• [WORK INSTRUCTION A]:
Retype the records from their first line down through the line containing "3: (1425, 19)", leaving the pictures out of your answer.

• [READING TEXT]:
=== Begin Enclosure ===

How to split a list into sublists based on a separator, similar to str.split()?

Question

Given a list like:

[a, SEP, b, c, SEP, SEP, d]

how do I split it into a list of sublists:

[[a], [b, c], [], [d]]

Effectively I need an equivalent of str.split() for lists. I can hack together something, but I can't seem to be able to come up with anything neat and/or pythonic.

I get the input from an iterator, so a generator working on that is acceptable as well.

More examples:

[a, SEP, SEP, SEP] -> [[a], [], [], []]

[a, b, c] -> [[a, b, c]]

[SEP] -> [[], []]

Huh, wonder how I failed to find the dupe question. But yeah, I want the empty lists too. — Jani, Jan 25 '19 at 20:29
then you should have an empty list at each `sep`? Or only when `sep` occurs twice in a row? what if `sep` occurs 6 times in a row? could you clarify? — d_kennetz, Jan 25 '19 at 20:31
I want it to work exactly like `str.split()`, but for lists. Which means sep gets removed, consecutive seps lead to consecutive empty lists in between. (And it doesn't seem trivial to me to get `itertools.groupby` to do this, IMHO, making this distinct enough not to be a dupe.) — Jani, Jan 25 '19 at 20:36
@Jean-FrançoisFabre based on the updated examples, I agree with OP that this is not a dupe. I don't know if there's a simple `itertools.groupby` solution here. — pault, Jan 25 '19 at 22:06

wim · Accepted Answer · 2020-09-23T21:59:37.083

15

A simple generator will work for all of the cases in your question:

def split(sequence, sep):
    chunk = []
    for val in sequence:
        if val == sep:
            yield chunk
            chunk = []
        else:
            chunk.append(val)
    yield chunk

edited Sep 23 '20 at 21:59

answered Jan 25 '19 at 22:27

wim

338,267
99
616
750

2

This is brilliant. – pault Jan 25 '19 at 22:31
2

Beautiful, simple, easy to understand, pythonic, something I *knew* was possible, but I was unable to come up with myself. Seems to work as I expect. Thanks! – Jani Jan 26 '19 at 12:37

score 2 · Answer 2 · answered Jan 25 '19 at 22:33

2

My first ever Python program :)

from pprint import pprint
my_array = ["a", "SEP", "SEP", "SEP"]
my_temp = []
my_final = []
for item in my_array:
  if item != "SEP":
    my_temp.append(item)
  else:
    my_final.append(my_temp);
    my_temp = []
pprint(my_final);

answered Jan 25 '19 at 22:33

Matthew Page

746
5
15

This seems to have the same elements as in the answer I accepted. It's the genericity and use of generator expression that tipped the scales to the other one. Thanks. – Jani Jan 26 '19 at 12:42
Good call , I gave that one an up vote as well, neat code – Matthew Page Jan 26 '19 at 12:44

score 0 · Answer 3 · answered Jan 25 '19 at 22:17

I am not sure if there's an easy itertools.groupby solution, but here is an iterative approach that should work:

def mySplit(iterable, sep):
    output = []
    sepcount = 0
    current_output = []
    for i, elem in enumerate(iterable):
        if elem != sep:
            sepcount = 0
            current_output.append(elem)

=== End Enclosure ===

• [THE RECORDS]:
=== Begin Enclosure ===

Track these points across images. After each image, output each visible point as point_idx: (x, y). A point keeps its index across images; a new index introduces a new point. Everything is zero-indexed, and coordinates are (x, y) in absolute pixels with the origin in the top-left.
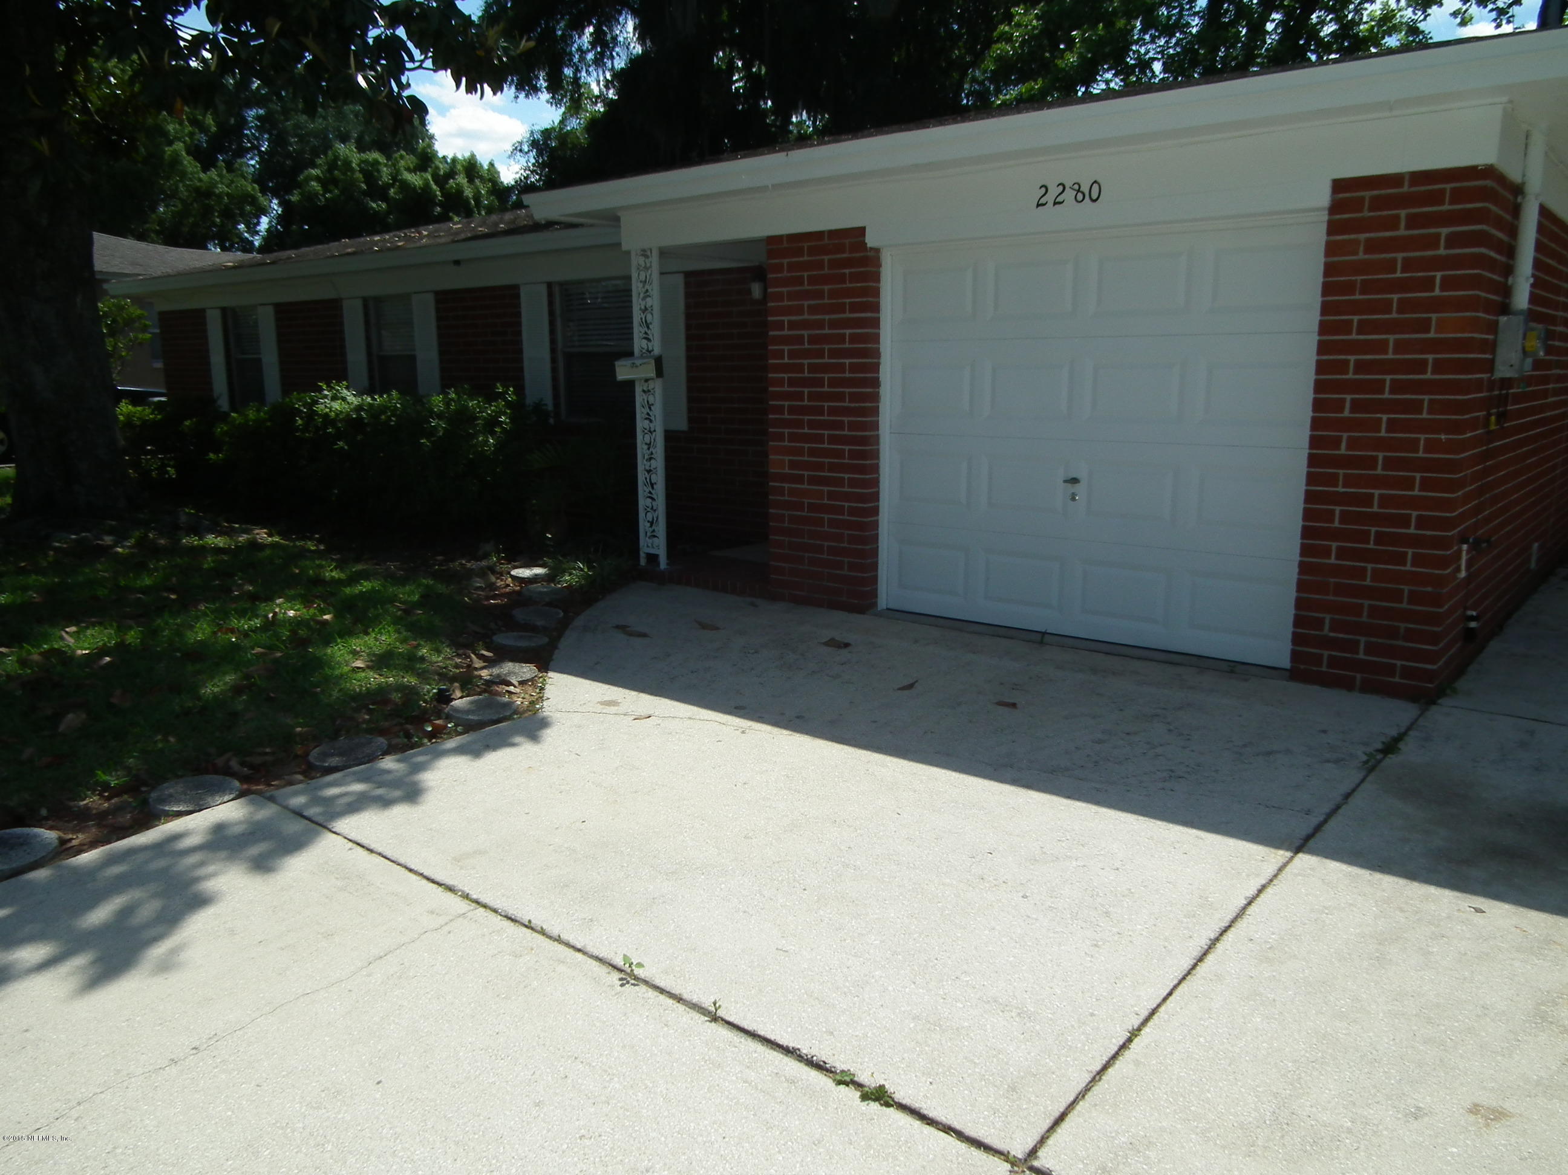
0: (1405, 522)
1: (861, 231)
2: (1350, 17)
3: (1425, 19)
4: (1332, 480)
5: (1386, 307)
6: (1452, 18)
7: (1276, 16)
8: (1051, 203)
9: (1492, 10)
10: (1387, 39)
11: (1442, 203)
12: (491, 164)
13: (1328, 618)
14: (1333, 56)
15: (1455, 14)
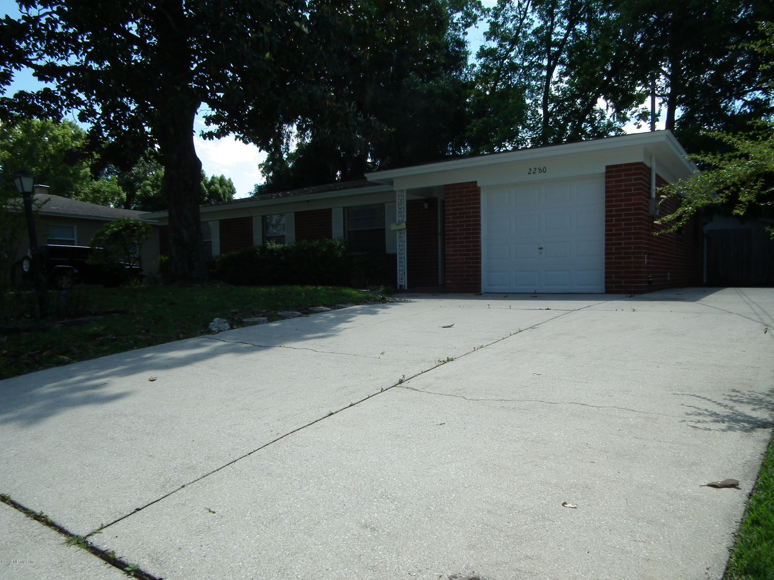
0: (630, 248)
1: (476, 182)
2: (596, 125)
3: (624, 126)
4: (612, 240)
5: (621, 196)
6: (634, 126)
7: (570, 124)
8: (532, 173)
9: (648, 123)
10: (610, 133)
11: (632, 171)
12: (230, 179)
13: (613, 276)
14: (591, 139)
15: (635, 124)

=== End Enclosure ===

• [WORK INSTRUCTION B]:
Continue the thread on splitting a list by a separator from where it stops.

• [RESPONSE A]:
Track these points across images. After each image, output each visible point as point_idx: (x, y). A point keeps its index across images; a new index introduces a new point. Everything is zero-indexed, and coordinates are (x, y) in absolute pixels with the origin in the top-left.
0: (1405, 522)
1: (861, 231)
2: (1350, 17)
3: (1425, 19)

• [RESPONSE B]:
            if (i==(len(iterable)-1)):
                output.append(current_output)
        else:
            if current_output: 
                output.append(current_output)
                current_output = []

            sepcount+=1

            if (i==0) or (sepcount > 1):
                output.append([])
            if (i==(len(iterable)-1)):
                output.append([])

    return output

Testing on your examples:

testLists = [
    ['a', 'SEP', 'b', 'c', 'SEP', 'SEP', 'd'],
    ["a", "SEP", "SEP", "SEP"],
    ["SEP"],
    ["a", "b", "c"]
]

for tl in testLists:
    print(mySplit(tl, sep="SEP"))
#[['a'], ['b', 'c'], [], ['d']]
#[['a'], [], [], []]
#[[], []]
#[['a', 'b', 'c']]

This is analogous to the result you would get if examples were actually strings and you used str.split(sep):

for tl in testLists:
    print("".join(tl).split("SEP"))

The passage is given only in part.